> **Source data**:
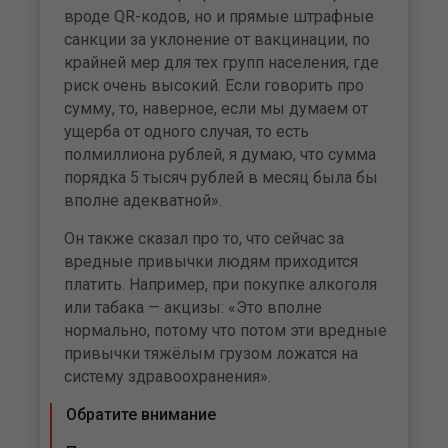
вроде QR-кодов, но и прямые штрафные
санкции за уклонение от вакцинации, по
крайней мер для тех групп населения, где
риск очень высокий. Если говорить про
сумму, то, наверное, если мы думаем от
ущерба от одного случая, то есть
полмиллиона рублей, я думаю, что сумма
порядка 5 тысяч рублей в месяц была бы
вполне адекватной».
Он также сказал про то, что сейчас за
вредные привычки людям приходится
платить. Например, при покупке алкоголя
или табака — акцизы: «Это вполне
нормально, потому что потом эти вредные
привычки тяжёлым грузом ложатся на
систему здравоохранения».
Обратите внимание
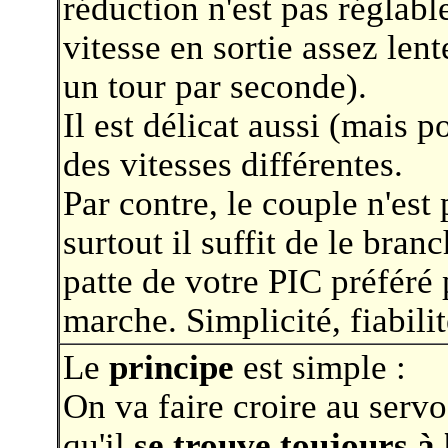
réduction n'est pas réglabl
vitesse en sortie assez lent
un tour par seconde).
Il est délicat aussi (mais p
des vitesses différentes.
Par contre, le couple n'est
surtout il suffit de le bran
patte de votre PIC préféré
marche. Simplicité, fiabilit
Le
principe
est simple :
On va faire croire au servo
qu'il
se trouve toujours à 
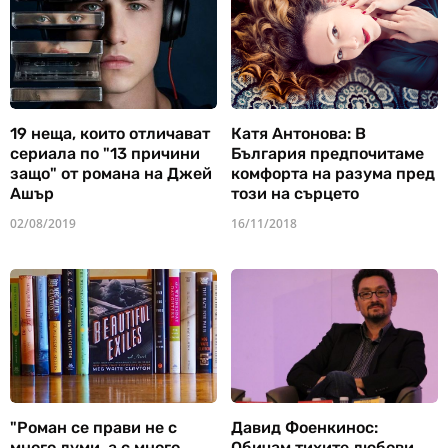
19 неща, които отличават
Катя Антонова: В
сериала по "13 причини
България предпочитаме
защо" от романа на Джей
комфорта на разума пред
Ашър
този на сърцето
02/08/2019
16/11/2018
"Роман се прави не с
Давид Фоенкинос:
много думи, а с много
Обичам тихите любови,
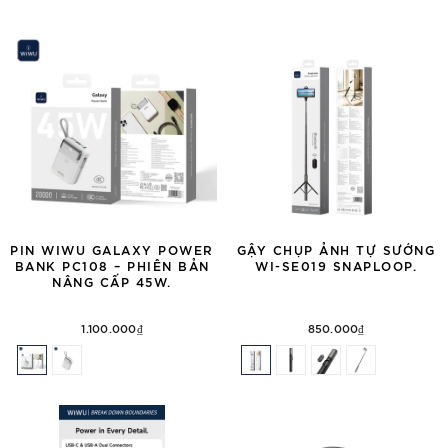
PIN WIWU GALAXY POWER
GẬY CHỤP ẢNH TỰ SƯỚNG
BANK PC108 – PHIÊN BẢN
WI-SE019 SNAPLOOP.
NÂNG CẤP 45W.
1.100.000₫
850.000₫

> **To do**: Starting at the line that contains "романа на Джей", retype each line through the end of the data exactly, and leave out every picture.

> **Response to the task**:
защо" от романа на Джей
комфорта на разума пред
Ашър
този на сърцето
02/08/2019
16/11/2018
"Роман се прави не с
Давид Фоенкинос:
много думи, а с много
Обичам тихите любови,
PIN WIWU GALAXY POWER
GẬY CHỤP ẢNH TỰ SƯỚNG
BANK PC108 – PHIÊN BẢN
WI-SE019 SNAPLOOP.
NÂNG CẤP 45W.
1.100.000₫
850.000₫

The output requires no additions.